A water pump of 1 horse power is required to flow water through a cylindrical pipe line at \[1{\text{ }}m/s\]. If flow rate of water is to be doubled then the power of new water pump required is:
$\left( A \right)1HP$
$\left( B \right)2HP$
$\left( C \right)4HP$
$\left( D \right)8HP$

Answer 1

Hint: In the above question the power of the first water pump is given. Power is the work by time ratio. The flow rate of the first pump and the second pump is given in the above data. Apply the relation between the power and flow rate between the two pumps to obtain the power of the new pump. Here the work done is in the form of potential energy.

Formula used:
$\dfrac{{{P_2}}}{{{P_1}}} = {\left( {\dfrac{{{V_2}}}{{{V_1}}}} \right)^3}$
In this formula ${P_2}$ and ${P_1}$ are the power of the second and first water pump respectively. ${V_2}$ and ${V_1}$ are the flow rate of the second and first water pump.

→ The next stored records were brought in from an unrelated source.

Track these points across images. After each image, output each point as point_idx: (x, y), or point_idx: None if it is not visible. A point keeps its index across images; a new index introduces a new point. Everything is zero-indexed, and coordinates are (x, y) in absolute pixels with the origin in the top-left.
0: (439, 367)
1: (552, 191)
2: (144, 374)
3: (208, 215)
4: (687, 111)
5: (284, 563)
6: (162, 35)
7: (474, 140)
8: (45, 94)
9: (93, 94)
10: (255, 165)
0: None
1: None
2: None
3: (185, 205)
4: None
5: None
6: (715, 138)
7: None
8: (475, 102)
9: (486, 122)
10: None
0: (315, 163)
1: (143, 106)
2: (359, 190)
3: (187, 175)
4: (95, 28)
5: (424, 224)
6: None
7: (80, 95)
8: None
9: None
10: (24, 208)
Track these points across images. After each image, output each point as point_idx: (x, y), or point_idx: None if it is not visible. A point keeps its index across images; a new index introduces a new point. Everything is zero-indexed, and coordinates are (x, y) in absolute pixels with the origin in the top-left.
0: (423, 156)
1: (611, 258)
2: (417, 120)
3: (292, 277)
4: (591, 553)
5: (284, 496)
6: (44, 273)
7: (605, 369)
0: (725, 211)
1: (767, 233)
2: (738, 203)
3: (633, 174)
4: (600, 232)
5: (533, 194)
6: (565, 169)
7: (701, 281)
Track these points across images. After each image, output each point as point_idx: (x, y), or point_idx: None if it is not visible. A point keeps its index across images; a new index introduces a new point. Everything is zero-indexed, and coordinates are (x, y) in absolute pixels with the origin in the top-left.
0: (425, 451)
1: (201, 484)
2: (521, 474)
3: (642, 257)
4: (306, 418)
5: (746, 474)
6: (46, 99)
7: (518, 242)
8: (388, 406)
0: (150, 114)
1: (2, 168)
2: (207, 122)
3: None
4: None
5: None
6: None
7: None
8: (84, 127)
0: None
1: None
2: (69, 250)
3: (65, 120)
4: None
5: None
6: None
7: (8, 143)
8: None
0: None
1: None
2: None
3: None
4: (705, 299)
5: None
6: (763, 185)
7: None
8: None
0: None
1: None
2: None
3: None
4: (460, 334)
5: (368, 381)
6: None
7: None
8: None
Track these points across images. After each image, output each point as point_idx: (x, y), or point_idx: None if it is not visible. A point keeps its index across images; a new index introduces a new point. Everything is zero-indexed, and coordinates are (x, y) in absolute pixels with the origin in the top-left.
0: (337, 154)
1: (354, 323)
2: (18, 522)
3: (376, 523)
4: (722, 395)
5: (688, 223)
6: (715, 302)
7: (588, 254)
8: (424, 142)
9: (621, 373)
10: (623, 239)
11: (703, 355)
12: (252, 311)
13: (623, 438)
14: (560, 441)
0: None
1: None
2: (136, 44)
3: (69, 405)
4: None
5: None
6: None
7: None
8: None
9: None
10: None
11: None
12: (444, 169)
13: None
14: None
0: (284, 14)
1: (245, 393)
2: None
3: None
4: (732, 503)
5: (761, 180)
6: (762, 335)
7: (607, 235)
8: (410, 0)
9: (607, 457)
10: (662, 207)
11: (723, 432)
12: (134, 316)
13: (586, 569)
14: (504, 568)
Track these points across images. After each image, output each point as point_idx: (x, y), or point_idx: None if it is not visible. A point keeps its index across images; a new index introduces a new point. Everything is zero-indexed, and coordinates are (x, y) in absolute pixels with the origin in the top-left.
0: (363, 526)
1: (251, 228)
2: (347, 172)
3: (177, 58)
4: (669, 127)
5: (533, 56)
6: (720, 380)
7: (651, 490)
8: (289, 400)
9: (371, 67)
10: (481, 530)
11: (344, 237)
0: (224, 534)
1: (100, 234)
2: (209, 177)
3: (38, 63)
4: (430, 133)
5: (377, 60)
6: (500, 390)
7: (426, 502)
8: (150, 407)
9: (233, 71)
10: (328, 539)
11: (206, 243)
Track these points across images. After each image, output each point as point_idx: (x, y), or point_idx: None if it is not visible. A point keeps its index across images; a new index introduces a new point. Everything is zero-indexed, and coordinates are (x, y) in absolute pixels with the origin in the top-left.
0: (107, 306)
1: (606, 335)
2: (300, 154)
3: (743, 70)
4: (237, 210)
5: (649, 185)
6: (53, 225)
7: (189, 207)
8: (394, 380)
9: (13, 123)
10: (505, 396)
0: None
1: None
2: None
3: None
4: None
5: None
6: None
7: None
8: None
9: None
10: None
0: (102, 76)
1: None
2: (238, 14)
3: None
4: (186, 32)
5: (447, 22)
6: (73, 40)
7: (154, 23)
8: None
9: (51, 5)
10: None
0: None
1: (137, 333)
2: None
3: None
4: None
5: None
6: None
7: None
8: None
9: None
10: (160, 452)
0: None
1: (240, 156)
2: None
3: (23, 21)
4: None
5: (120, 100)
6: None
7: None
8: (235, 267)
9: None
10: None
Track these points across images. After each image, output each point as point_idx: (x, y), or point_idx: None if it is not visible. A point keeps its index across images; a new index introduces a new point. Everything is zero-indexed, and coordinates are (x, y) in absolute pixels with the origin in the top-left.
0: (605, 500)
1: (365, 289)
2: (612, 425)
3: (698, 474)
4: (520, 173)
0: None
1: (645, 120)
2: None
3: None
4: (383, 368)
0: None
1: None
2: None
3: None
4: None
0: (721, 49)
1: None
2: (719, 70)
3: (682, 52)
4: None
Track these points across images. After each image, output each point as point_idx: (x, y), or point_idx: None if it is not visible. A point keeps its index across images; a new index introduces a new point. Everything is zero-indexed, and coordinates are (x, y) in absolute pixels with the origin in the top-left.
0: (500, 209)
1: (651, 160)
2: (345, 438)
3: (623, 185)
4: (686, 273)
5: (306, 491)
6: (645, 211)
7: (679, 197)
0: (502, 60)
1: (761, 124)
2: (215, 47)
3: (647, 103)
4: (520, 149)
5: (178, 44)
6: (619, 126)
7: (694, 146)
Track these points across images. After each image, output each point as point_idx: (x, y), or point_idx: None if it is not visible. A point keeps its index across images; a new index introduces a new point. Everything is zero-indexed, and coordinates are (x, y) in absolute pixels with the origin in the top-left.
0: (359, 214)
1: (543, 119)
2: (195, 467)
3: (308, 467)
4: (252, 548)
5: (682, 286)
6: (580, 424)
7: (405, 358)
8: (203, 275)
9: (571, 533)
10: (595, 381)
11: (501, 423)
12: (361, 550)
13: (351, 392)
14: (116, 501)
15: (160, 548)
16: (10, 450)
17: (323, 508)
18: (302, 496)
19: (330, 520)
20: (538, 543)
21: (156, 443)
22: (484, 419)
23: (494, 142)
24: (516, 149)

Complete step by step solution:
It is the work/time ratio. The SI unit of power is the Watt. Watt is equivalent to a Joule/second.
Energy that is stored in an object is called the potential energy. The stored energy in a system is based on its position, arrangement or state of the object.
Minimum power required to move water is called horsepower. The flow rate of the water and the pressure required to produce that flow is determined by horsepower.
Power of first and second water pump and the flow rate of water is given
$\dfrac{{{P_2}}}{{{P_1}}} = {\left( {\dfrac{{{V_2}}}{{{V_1}}}} \right)^3}$
In this formula ${P_2}$ and${P_1}$ are the power of the second and first water pump respectively.
Also, ${V_2}$ and ${V_1}$ are the flow rate of the second and first water pump.
${P_2} = {\left( {\dfrac{2}{1}} \right)^3} \times 1 = 8HP$
${V_2}$ is equal to two because in the question it is given that ${V_2}$ is double to that of ${V_1}$.

Hence option $\left( D \right)$ is the correct option.

Note: Rate of change of work with respect to time is called Power. Power input is always greater than the Power output, as energy is lost during conversion in various forms, such as heat and friction. None of the pumps can convert all of its mechanical power into water power. Some of the power is lost in the pumping process due to friction losses and other physical losses.